Reputation: 33391
I am writing a regular expression in PHP that will need to extract data from strings that look like:
Naujasis Salemas, Šiaurės Dakota
Jungtinės Valstijos (Centras, Šiaurės Dakota)
I would like to extract:
Naujasis Salemas
Centras
For the first case, I have written [^-]*(?=,)
, which works quite well. I would like to modify the expression so that if there are parenthesis ( and )
, it should search between those parenthesis and then extract everything before the comma.

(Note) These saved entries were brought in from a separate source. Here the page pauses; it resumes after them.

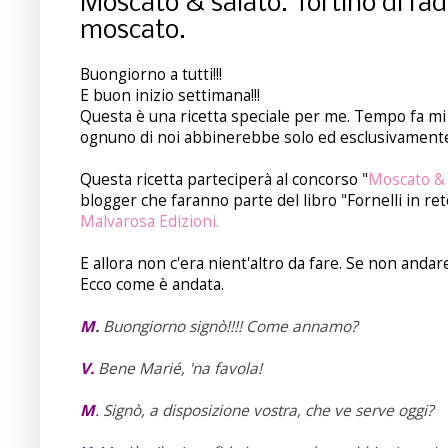
Moscato & salato. Tortino di radi
moscato.
Buongiorno a tutti!!!
E buon inizio settimana!!!
Questa è una ricetta speciale per me. Tempo fa mi 
ognuno di noi abbinerebbe solo ed esclusivamente a
Questa ricetta parteciperà al concorso "
Moscato & 
blogger che faranno parte del libro "Fornelli in r
Malvarosa Edizioni.
E allora non c'era nient'altro da fare. Se non andare
Ecco come è andata.
M
.
Buongiorno signò!!!! Come annamo?
V.
Bene Marié, 'na favola!
M
.
Signò, a disposizione vostra, che ve serve oggi?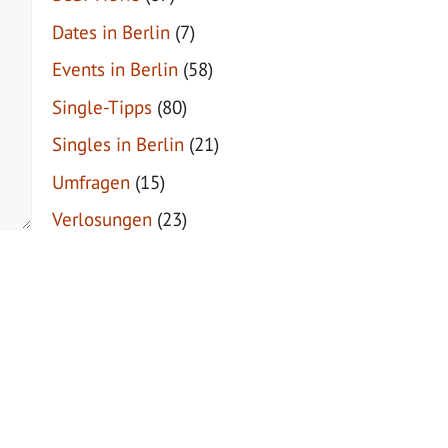
Dates in Berlin
(7)
Events in Berlin
(58)
Single-Tipps
(80)
Singles in Berlin
(21)
Umfragen
(15)
Verlosungen
(23)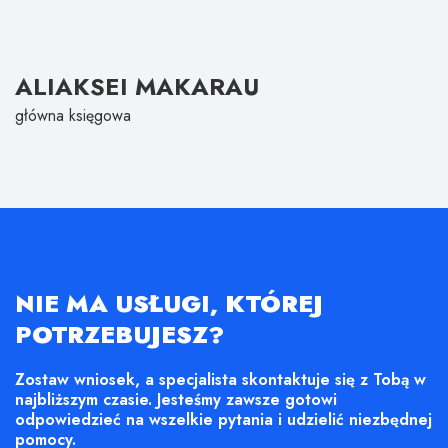
ALIAKSEI MAKARAU
główna księgowa
NIE MA USŁUGI, KTÓREJ
POTRZEBUJESZ?
Zostaw wniosek, a specjalista skontaktuje się z Tobą w
najbliższym czasie. Jesteśmy zawsze gotowi
odpowiedzieć na wszelkie pytania i udzielić niezbędnej
pomocy.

Is it possible to do something like this with just 1 expression? If so, how can I make it search within parenthesis if they exist?
Upvotes: 0
Views: 410
Reputation:
A conditional might help you here:
$stra = 'Naujasis Salemas, Šiaurės Dakota';
$strb = 'Jungtinės Valstijos (Centras, Šiaurės Dakota)';
$regex = '
/^ # Anchor at start of string.
(?(?=.*\(.+,.*\)) # Condition to check for: presence of text in parenthesis.
.*\(([^,]+) # If condition matches, match inside parenthesis to first comma.

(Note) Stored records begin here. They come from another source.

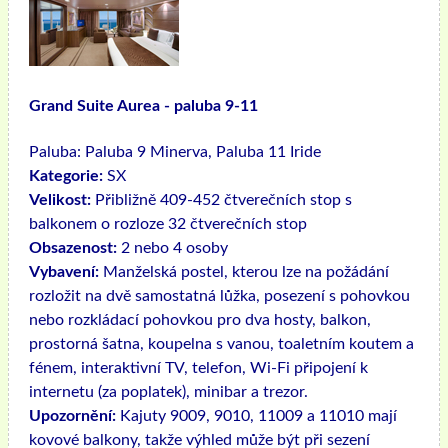
Grand Suite Aurea - paluba 9-11
Paluba:
Paluba 9 Minerva, Paluba 11 Iride
Kategorie:
SX
Velikost:
Přibližně 409-452 čtverečních stop s
balkonem o rozloze 32 čtverečních stop
Obsazenost:
2 nebo 4 osoby
Vybavení:
Manželská postel, kterou lze na požádání
rozložit na dvě samostatná lůžka, posezení s pohovkou
nebo rozkládací pohovkou pro dva hosty, balkon,
prostorná šatna, koupelna s vanou, toaletním koutem a
fénem, ​​interaktivní TV, telefon, Wi-Fi připojení k
internetu (za poplatek), minibar a trezor.
Upozornění:
Kajuty 9009, 9010, 11009 a 11010 mají
kovové balkony, takže výhled může být při sezení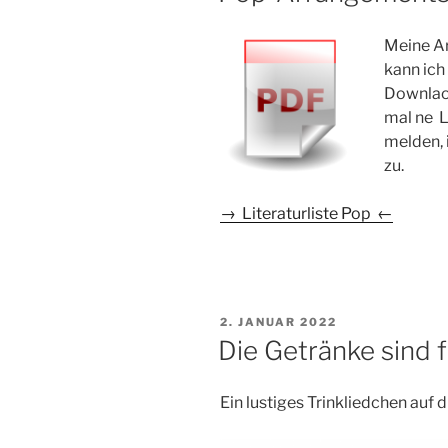
Meine A
kann ich
Downlaod
mal ne L
melden, 
zu.
→ Literaturliste Pop ←
VERÖFFENTLICHT
2. JANUAR 2022
AM
Die Getränke sind f
Ein lustiges Trinkliedchen auf 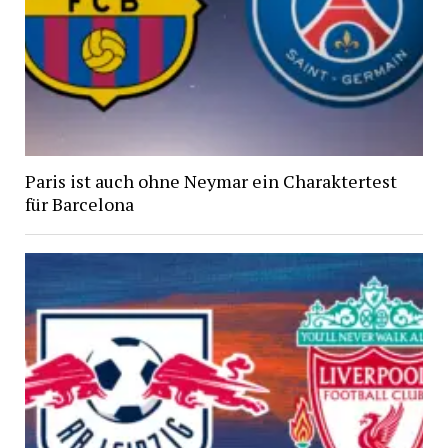
Paris ist auch ohne Neymar ein Charaktertest
für Barcelona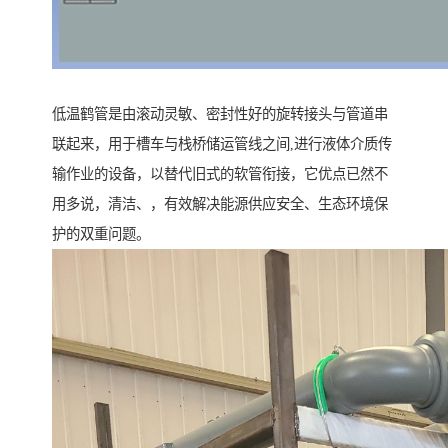
低温鹤管是由滚动灵敏、密封性好的旋转接头与管道串
联起来，用于槽车与栈桥储运管线之间,进行液体介质传
输作业的设备，以替代旧式的软管衔接，它优点已然不
用多说，清洁、，有效解决能源供应安全、生态环境保
护的双重问题。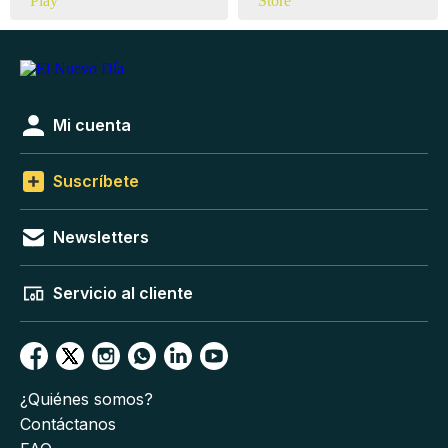
Mi cuenta
Suscríbete
Newsletters
Servicio al cliente
¿Quiénes somos?
Contáctanos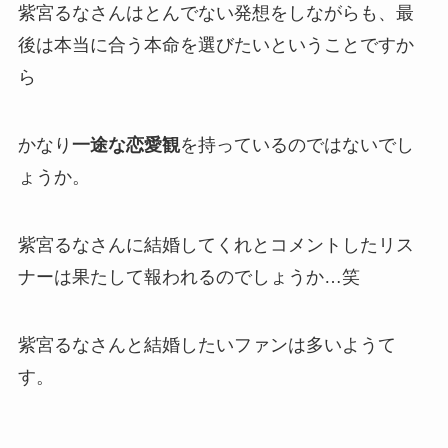
紫宮るなさんは
とんでない発想
をしながらも、最
後は本当に合う
本命を選びたい
ということですか
ら
かなり
一途な恋愛観
を持っているのではないでし
ょうか。
紫宮るなさんに結婚してくれとコメントしたリス
ナーは果たして報われるのでしょうか…笑
紫宮るなさんと結婚したいファンは多いようて
す。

| ([^,]+) # Else match start of string to first comma.
)
/x
';
preg_match($regex, $stra, $matches) and print_r($matches);
/*
Array
(
[0] => Naujasis Salemas
[1] =>
[2] => Naujasis Salemas
)
*/
preg_match($regex, $strb, $matches) and print_r($matches);
/*
Array
(
[0] => Jungtinės Valstijos (Centras
[1] => Centras
)
*/
Note that the index in $matches
changes slightly above, but you might be able to work around that using named subpatterns.
Upvotes: 2
Reputation: 336128
You could use
[^(),]+(?=,)
That would match any text except commas or parentheses, followed by a comma.
Upvotes: 1
Reputation: 99909
I think this one could do it:
[^-(]+(?=,)
This is the same regex as your, but it doesn't allow a parenthesis in the matched string. It will still match on the first subject, and on the second it will match just after the opening parenthesis.